All boards must manage risks, but most boards devote more time to financial risks than to most other issues, gemäß to a report in the Harvard Law School Forum on Corporate Governance and Financial Regulation. Boards should instead be used to manage critical risks, such as misconduct fraud, mis-selling, cyber and technology, operational and regulatory / compliance risks. Expect the Australian Government.

  • There are higher expectations on boards to hold management to account.
  • Individuals wants to be accounted for by having specific accountabilities ascribed to their roles. “

In many of the recent scandals, boards took the matter was either resolved – when it was not – or that management had the matter in hand (when it did not). Boards now wants to be aware of the importance of the company.

One of the challenges, however, in assigning accountability for misconduct is that in a complex chain of operations. We have the concept of “ownership” at most companies, but it is only assigned in specific cases. The implementation of the report’s recommendations may have “ownership” of a specific product or service.

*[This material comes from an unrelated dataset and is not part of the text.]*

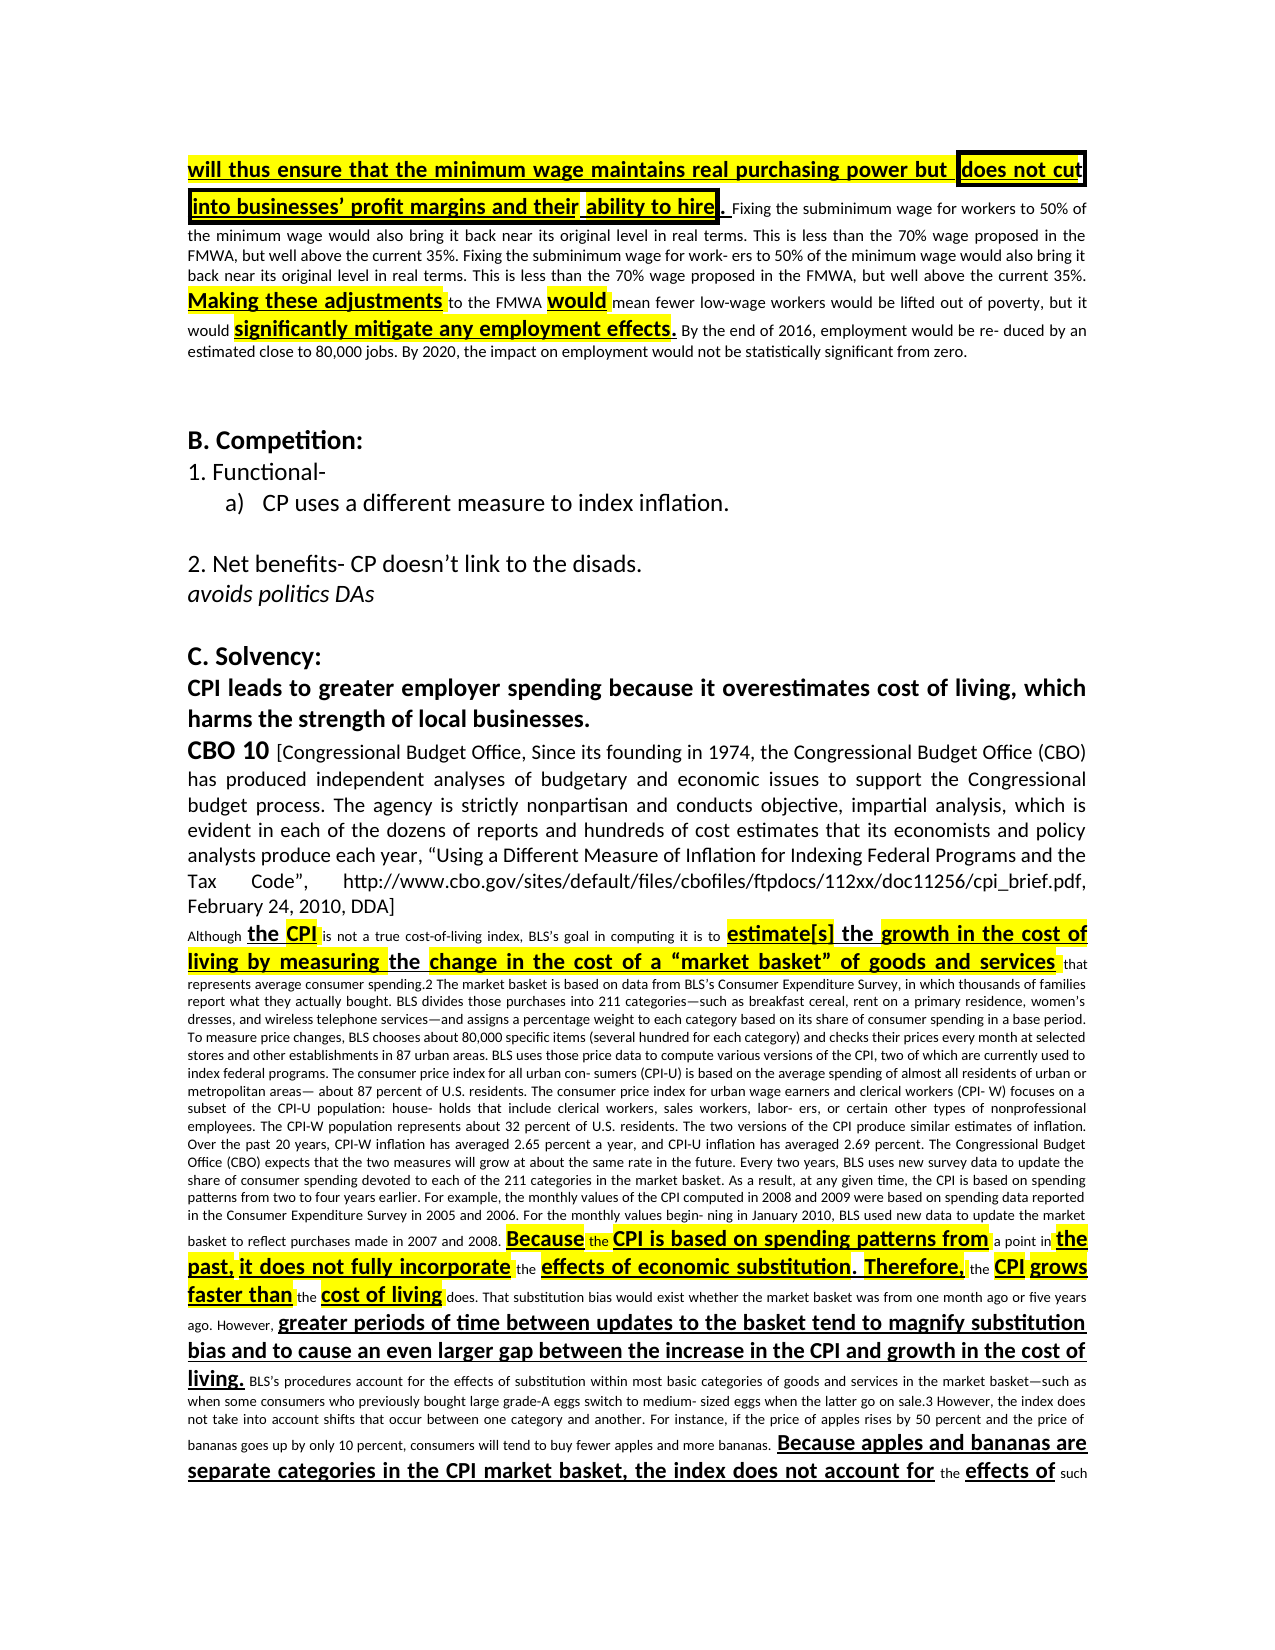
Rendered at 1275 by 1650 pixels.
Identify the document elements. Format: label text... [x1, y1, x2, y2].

  • “With greater regard to enforcement and the consequences of conduct in their organizations are likely to be more profound and more public: A greater likelihood of criminal and civil proceedings, reputational impact and loss of directorships.”

This scarcely requires elucidation: The authorities are to be given the tools to enforce compliance. Directors must take this into account when deciding whether or not they have fulfilled their fiduciary responsibilities.

Diligent keeps board members up-to-date on governance

Directors can keep up with those responsibilities thanks to the Diligent Governance Cloud.

Diligent Boards ™ is a board portal that electronically stores a board’s agendas, documents, annotations and discussions within a secure board portal. Board secretaries and board chairs can use the portal to put together books in minutes. The portal has been designated virtual rooms for committee work. Administrators can use the portal to avoid unnecessary problems with confidentiality. The “Meetings Meetings” feature consolidates board directors’ contacts, calendars and the logistics of meetings. The program is a secure and intuitive solution for managing board materials and collaboration.

To keep up with the evolving area of regulation and governance changes, Diligent Governance Cloud offers Diligent Insights, a series of governance studies did cover all new Developments.

Diligent, as the long-standing market leader for high-level corporate communications, is uniquely positioned to offer its clients the highest level of assurance around security measures. Diligent’s unique position in the marketplace allows for investment in best-in-class security practices at a level that is greater than most players’ annual revenue.

With ongoing investment and dedication to security technology, resources and infrastructure that can not match, diligent clients gain a strategic partner.

Diligent Boards and Governance Clouds were “innovating before their time and will continue to be available in the future”. Diligent’s software designers are hard at work developing next generation software solutions. Boards of trustees seeking governance management software should be diligent at the top of their list.

Board Portal Buyer’s Guide

With the right Board Portal software, a board can improve corporate governance and efficiency while collaborating in a secure environment. With lots of board portal vendors to choose from, the whitepaper contains the most important questions to ask during your search, divided into five essential categories.